Collected data:
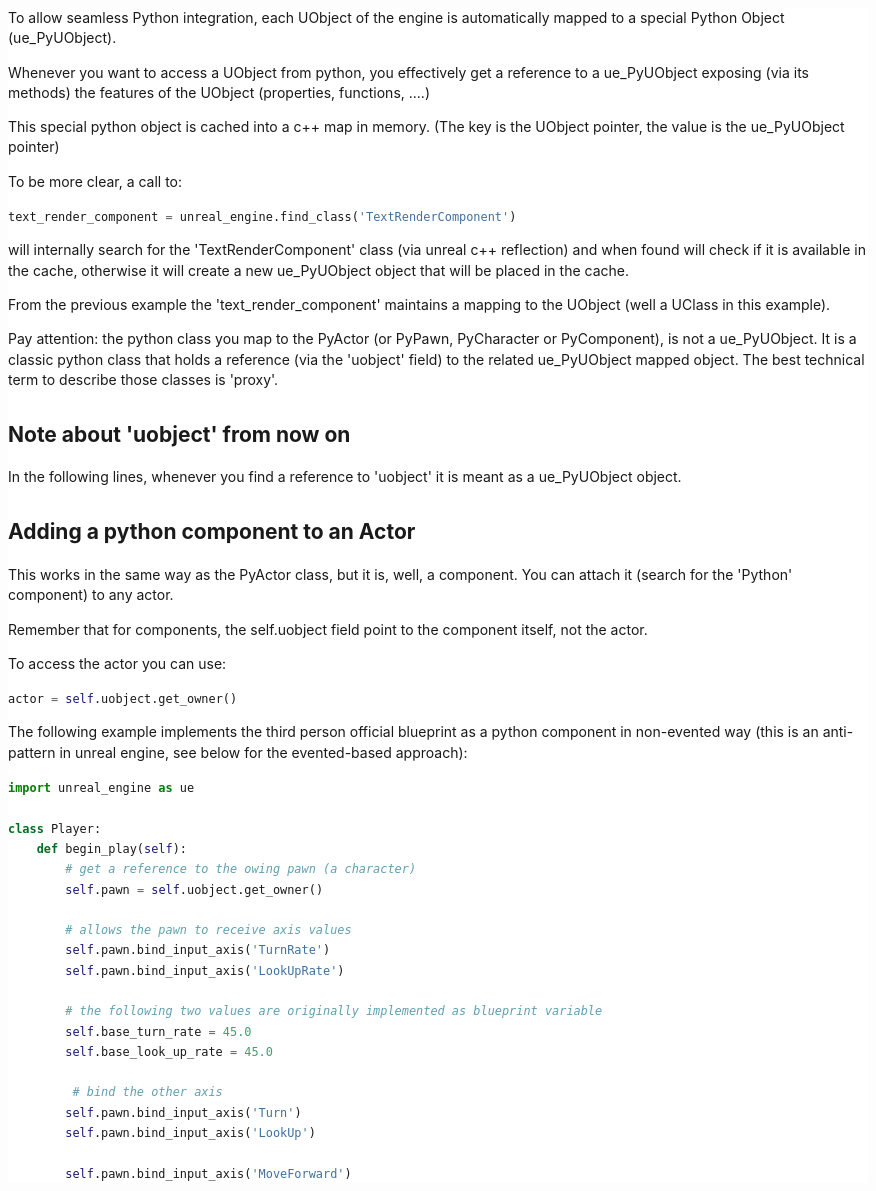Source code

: To allow seamless Python integration, each UObject of the engine is automatically mapped to a special Python Object (ue_PyUObject).

Whenever you want to access a UObject from python, you effectively get a reference to a ue_PyUObject exposing (via its methods) the features of the UObject (properties, functions, ....)

This special python object is cached into a c++ map in memory. (The key is the UObject pointer, the value is the ue_PyUObject pointer)

To be more clear, a call to:

```py
text_render_component = unreal_engine.find_class('TextRenderComponent')
```

will internally search for the 'TextRenderComponent' class (via unreal c++ reflection) and when found will check if it is available in the cache, otherwise it will create a new ue_PyUObject object that will be placed in the cache.

From the previous example the 'text_render_component' maintains a mapping to the UObject (well a UClass in this example).

Pay attention: the python class you map to the PyActor (or PyPawn, PyCharacter or PyComponent), is not a ue_PyUObject. It is a classic python class that holds a reference (via the 'uobject' field) to the related ue_PyUObject mapped object. The best technical term to describe those classes is 'proxy'.

Note about 'uobject' from now on
---------------------------------

In the following lines, whenever you find a reference to 'uobject' it is meant as a ue_PyUObject object.

Adding a python component to an Actor
-------------------------------------

This works in the same way as the PyActor class, but it is, well, a component. You can attach it (search for the 'Python' component) to any actor.

Remember that for components, the self.uobject field point to the component itself, not the actor.

To access the actor you can use:

```py
actor = self.uobject.get_owner()
```

The following example implements the third person official blueprint as a python component in non-evented way (this is an anti-pattern in unreal engine, see below for the evented-based approach):

```py
import unreal_engine as ue

class Player:
    def begin_play(self):
        # get a reference to the owing pawn (a character)
        self.pawn = self.uobject.get_owner()
        
        # allows the pawn to receive axis values
        self.pawn.bind_input_axis('TurnRate')
        self.pawn.bind_input_axis('LookUpRate')
        
        # the following two values are originally implemented as blueprint variable
        self.base_turn_rate = 45.0
        self.base_look_up_rate = 45.0
        
         # bind the other axis
        self.pawn.bind_input_axis('Turn')
        self.pawn.bind_input_axis('LookUp')

        self.pawn.bind_input_axis('MoveForward')
```
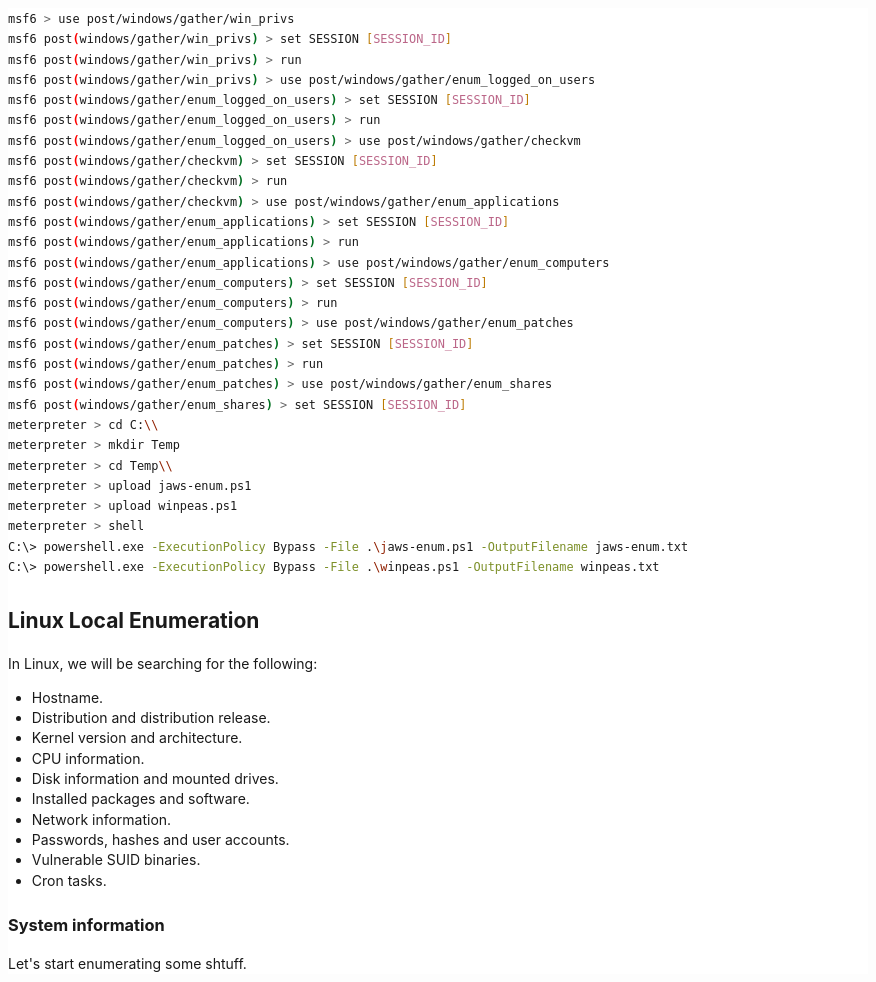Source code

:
 ```bash
msf6 > use post/windows/gather/win_privs
msf6 post(windows/gather/win_privs) > set SESSION [SESSION_ID]
msf6 post(windows/gather/win_privs) > run
msf6 post(windows/gather/win_privs) > use post/windows/gather/enum_logged_on_users
msf6 post(windows/gather/enum_logged_on_users) > set SESSION [SESSION_ID]
msf6 post(windows/gather/enum_logged_on_users) > run
msf6 post(windows/gather/enum_logged_on_users) > use post/windows/gather/checkvm
msf6 post(windows/gather/checkvm) > set SESSION [SESSION_ID]
msf6 post(windows/gather/checkvm) > run
msf6 post(windows/gather/checkvm) > use post/windows/gather/enum_applications
msf6 post(windows/gather/enum_applications) > set SESSION [SESSION_ID]
msf6 post(windows/gather/enum_applications) > run
msf6 post(windows/gather/enum_applications) > use post/windows/gather/enum_computers
msf6 post(windows/gather/enum_computers) > set SESSION [SESSION_ID]
msf6 post(windows/gather/enum_computers) > run
msf6 post(windows/gather/enum_computers) > use post/windows/gather/enum_patches
msf6 post(windows/gather/enum_patches) > set SESSION [SESSION_ID]
msf6 post(windows/gather/enum_patches) > run
msf6 post(windows/gather/enum_patches) > use post/windows/gather/enum_shares
msf6 post(windows/gather/enum_shares) > set SESSION [SESSION_ID]
meterpreter > cd C:\\
meterpreter > mkdir Temp
meterpreter > cd Temp\\
meterpreter > upload jaws-enum.ps1
meterpreter > upload winpeas.ps1
meterpreter > shell
C:\> powershell.exe -ExecutionPolicy Bypass -File .\jaws-enum.ps1 -OutputFilename jaws-enum.txt
C:\> powershell.exe -ExecutionPolicy Bypass -File .\winpeas.ps1 -OutputFilename winpeas.txt
```


<a id=2.2></a>
## Linux Local Enumeration

In Linux, we will be searching for the following:

- Hostname.
- Distribution and distribution release.
- Kernel version and architecture.
- CPU information.
- Disk information and mounted drives.
- Installed packages and software.
- Network information.
- Passwords, hashes and user accounts.
- Vulnerable SUID binaries.
- Cron tasks.

<a id=2.2.1></a>
### System information

Let's start enumerating some shtuff.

**Description of the task**
Copy out every line from the data above that has "special" in it.

**The completed task**
: To allow seamless Python integration, each UObject of the engine is automatically mapped to a special Python Object (ue_PyUObject).
This special python object is cached into a c++ map in memory. (The key is the UObject pointer, the value is the ue_PyUObject pointer)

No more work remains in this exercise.